#### Task statement:
The answer must be a single number: the count of lines in the listing that hold the string "ресурсами".

#### Supplied information:
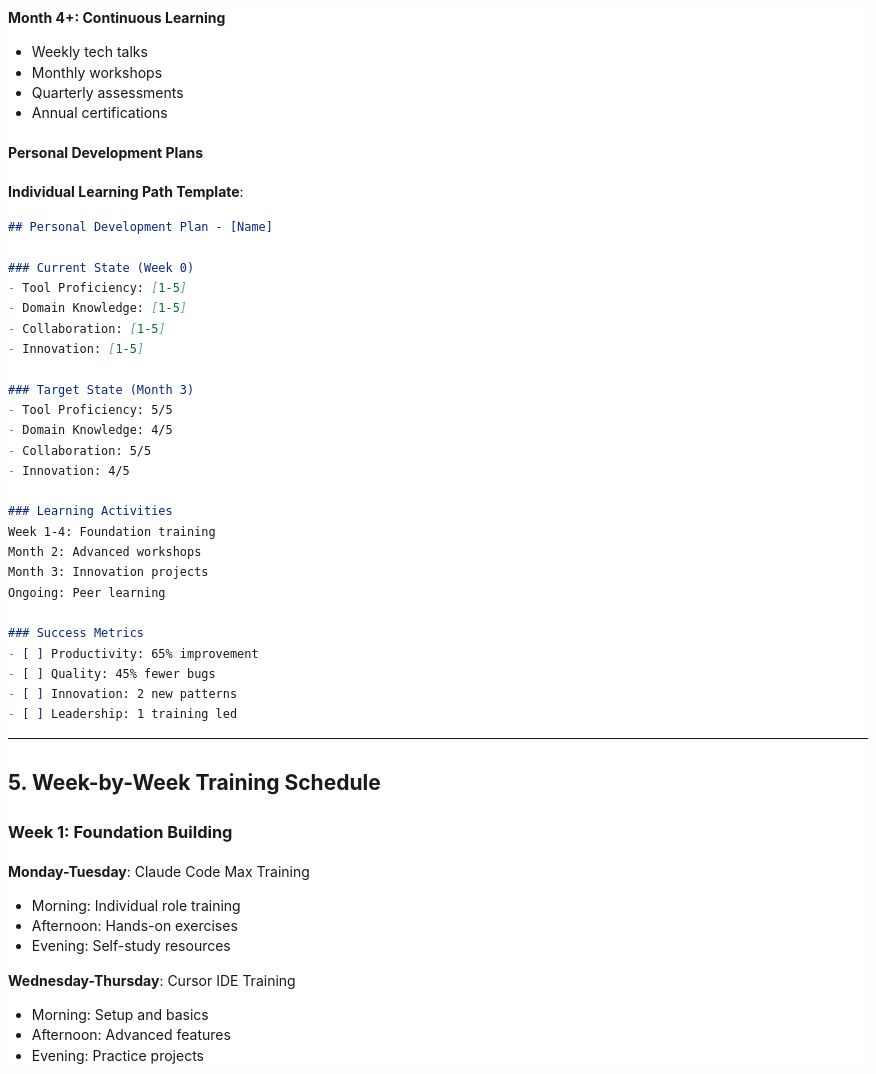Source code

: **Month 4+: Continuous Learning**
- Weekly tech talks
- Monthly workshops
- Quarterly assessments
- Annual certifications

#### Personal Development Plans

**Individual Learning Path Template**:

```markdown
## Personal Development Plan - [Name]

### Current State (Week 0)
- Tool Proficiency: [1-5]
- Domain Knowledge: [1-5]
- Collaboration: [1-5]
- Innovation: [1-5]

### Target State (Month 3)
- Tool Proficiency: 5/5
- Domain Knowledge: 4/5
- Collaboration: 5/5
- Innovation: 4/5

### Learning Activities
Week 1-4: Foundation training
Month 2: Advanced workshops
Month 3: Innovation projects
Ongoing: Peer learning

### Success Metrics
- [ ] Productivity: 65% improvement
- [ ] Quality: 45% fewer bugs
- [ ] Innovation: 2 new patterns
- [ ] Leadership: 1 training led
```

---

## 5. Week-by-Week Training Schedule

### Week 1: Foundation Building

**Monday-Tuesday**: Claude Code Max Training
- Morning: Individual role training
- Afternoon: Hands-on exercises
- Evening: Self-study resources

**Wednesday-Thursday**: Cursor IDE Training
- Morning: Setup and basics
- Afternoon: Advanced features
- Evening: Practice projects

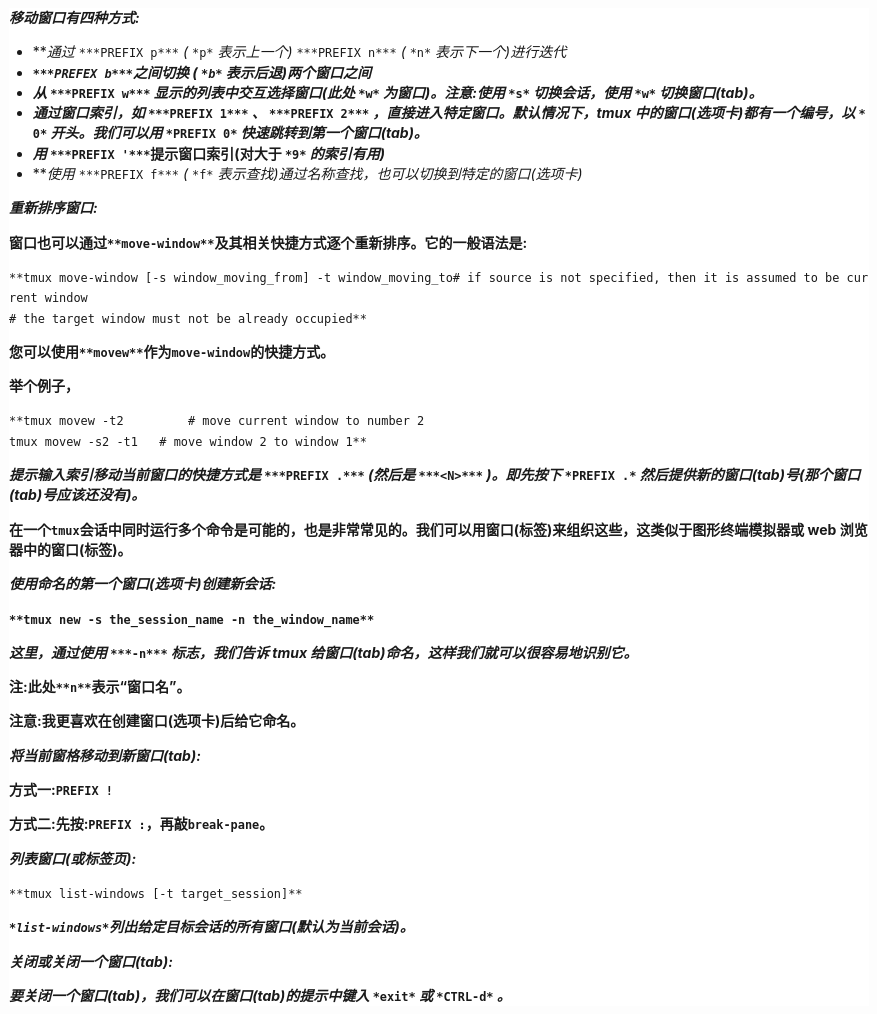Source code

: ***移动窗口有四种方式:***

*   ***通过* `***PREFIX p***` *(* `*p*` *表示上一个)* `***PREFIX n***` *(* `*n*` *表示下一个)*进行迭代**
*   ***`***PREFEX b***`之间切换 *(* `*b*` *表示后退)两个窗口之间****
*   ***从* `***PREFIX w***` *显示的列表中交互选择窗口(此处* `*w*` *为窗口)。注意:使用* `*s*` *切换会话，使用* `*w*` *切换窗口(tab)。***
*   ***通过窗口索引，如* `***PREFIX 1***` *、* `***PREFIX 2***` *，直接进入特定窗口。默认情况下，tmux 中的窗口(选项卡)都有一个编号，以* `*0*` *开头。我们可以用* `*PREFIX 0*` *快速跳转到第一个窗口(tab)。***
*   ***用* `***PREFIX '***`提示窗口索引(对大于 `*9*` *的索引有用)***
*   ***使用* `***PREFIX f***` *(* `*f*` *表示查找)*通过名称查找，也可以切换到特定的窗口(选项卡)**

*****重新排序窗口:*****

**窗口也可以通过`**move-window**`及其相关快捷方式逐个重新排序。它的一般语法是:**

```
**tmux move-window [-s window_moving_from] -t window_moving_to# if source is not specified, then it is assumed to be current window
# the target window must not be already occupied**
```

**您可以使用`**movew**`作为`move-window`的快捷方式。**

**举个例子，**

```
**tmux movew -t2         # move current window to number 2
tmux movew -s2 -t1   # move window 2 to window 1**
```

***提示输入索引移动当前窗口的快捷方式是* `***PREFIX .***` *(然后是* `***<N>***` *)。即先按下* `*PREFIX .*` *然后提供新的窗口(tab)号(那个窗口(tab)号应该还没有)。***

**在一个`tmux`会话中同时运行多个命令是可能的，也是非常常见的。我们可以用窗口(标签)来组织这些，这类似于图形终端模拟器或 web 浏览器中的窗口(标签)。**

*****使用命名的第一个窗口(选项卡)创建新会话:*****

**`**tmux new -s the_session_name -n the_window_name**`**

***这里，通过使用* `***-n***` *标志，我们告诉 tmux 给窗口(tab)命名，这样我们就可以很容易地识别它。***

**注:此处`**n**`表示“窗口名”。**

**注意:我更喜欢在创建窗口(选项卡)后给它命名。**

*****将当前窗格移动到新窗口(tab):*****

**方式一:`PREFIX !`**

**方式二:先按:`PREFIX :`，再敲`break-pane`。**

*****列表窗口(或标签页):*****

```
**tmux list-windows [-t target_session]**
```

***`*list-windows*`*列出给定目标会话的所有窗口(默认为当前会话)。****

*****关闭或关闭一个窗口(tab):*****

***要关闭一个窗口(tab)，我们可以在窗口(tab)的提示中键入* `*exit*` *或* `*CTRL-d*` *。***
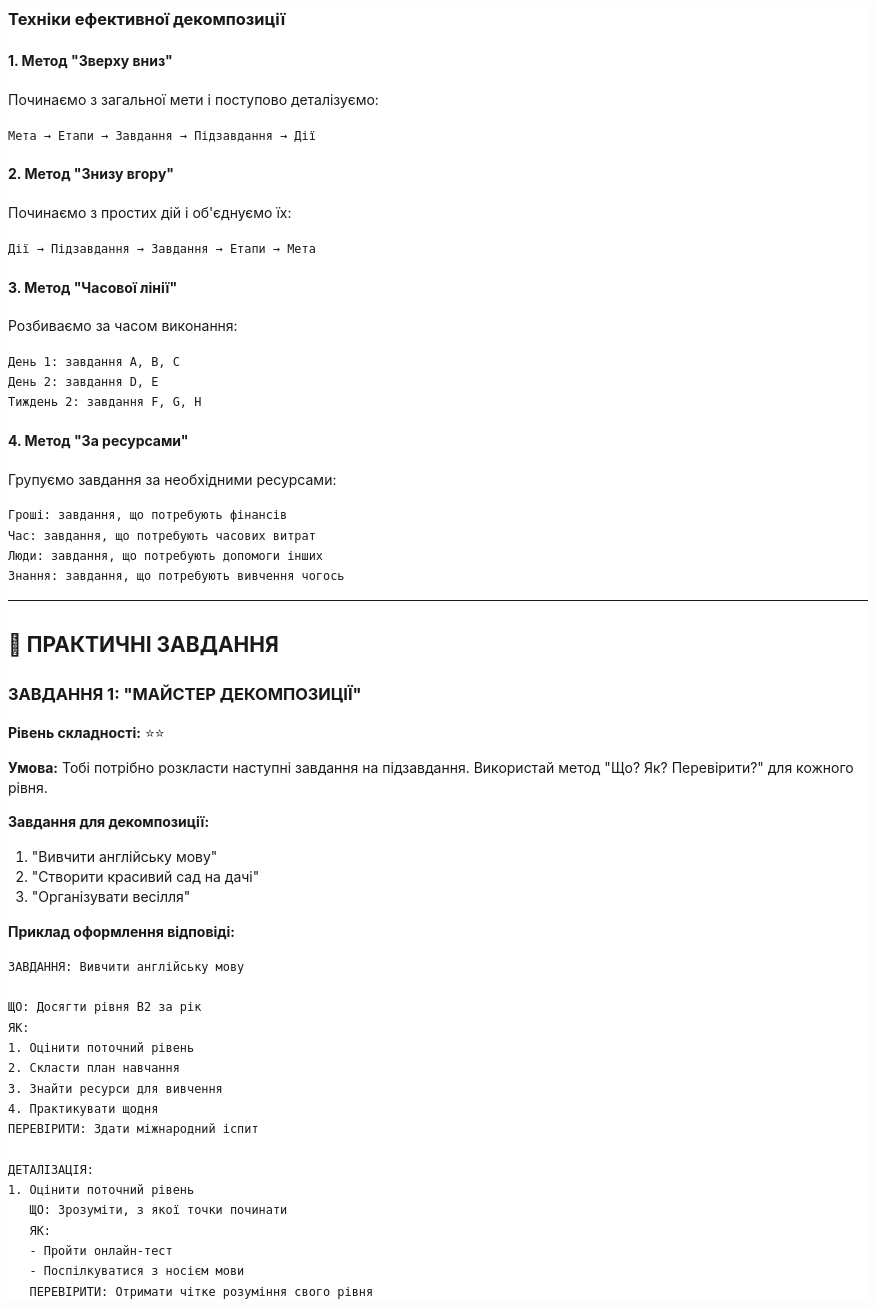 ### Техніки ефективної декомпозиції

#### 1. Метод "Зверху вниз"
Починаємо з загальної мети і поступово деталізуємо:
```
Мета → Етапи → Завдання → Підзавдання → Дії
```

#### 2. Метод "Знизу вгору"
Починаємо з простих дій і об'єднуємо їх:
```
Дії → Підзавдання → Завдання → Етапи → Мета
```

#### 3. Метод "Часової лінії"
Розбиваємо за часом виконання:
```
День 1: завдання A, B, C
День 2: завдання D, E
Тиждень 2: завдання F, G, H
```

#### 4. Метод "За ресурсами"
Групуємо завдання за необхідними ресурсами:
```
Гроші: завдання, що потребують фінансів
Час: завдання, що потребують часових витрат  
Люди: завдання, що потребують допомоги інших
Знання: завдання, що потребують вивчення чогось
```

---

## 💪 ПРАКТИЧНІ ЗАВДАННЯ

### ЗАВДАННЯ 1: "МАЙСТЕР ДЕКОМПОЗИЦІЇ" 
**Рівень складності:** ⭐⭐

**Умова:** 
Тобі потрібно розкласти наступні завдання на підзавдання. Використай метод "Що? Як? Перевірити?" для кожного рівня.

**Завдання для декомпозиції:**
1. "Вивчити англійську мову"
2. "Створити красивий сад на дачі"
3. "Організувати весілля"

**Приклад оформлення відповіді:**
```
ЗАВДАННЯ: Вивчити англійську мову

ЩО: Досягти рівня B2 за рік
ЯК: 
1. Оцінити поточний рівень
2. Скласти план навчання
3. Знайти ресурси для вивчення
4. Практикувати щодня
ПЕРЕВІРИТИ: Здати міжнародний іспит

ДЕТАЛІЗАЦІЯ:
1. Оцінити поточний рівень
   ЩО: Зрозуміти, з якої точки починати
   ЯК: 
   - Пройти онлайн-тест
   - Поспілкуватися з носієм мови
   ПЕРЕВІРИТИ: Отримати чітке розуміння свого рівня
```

#### Output of the task:
2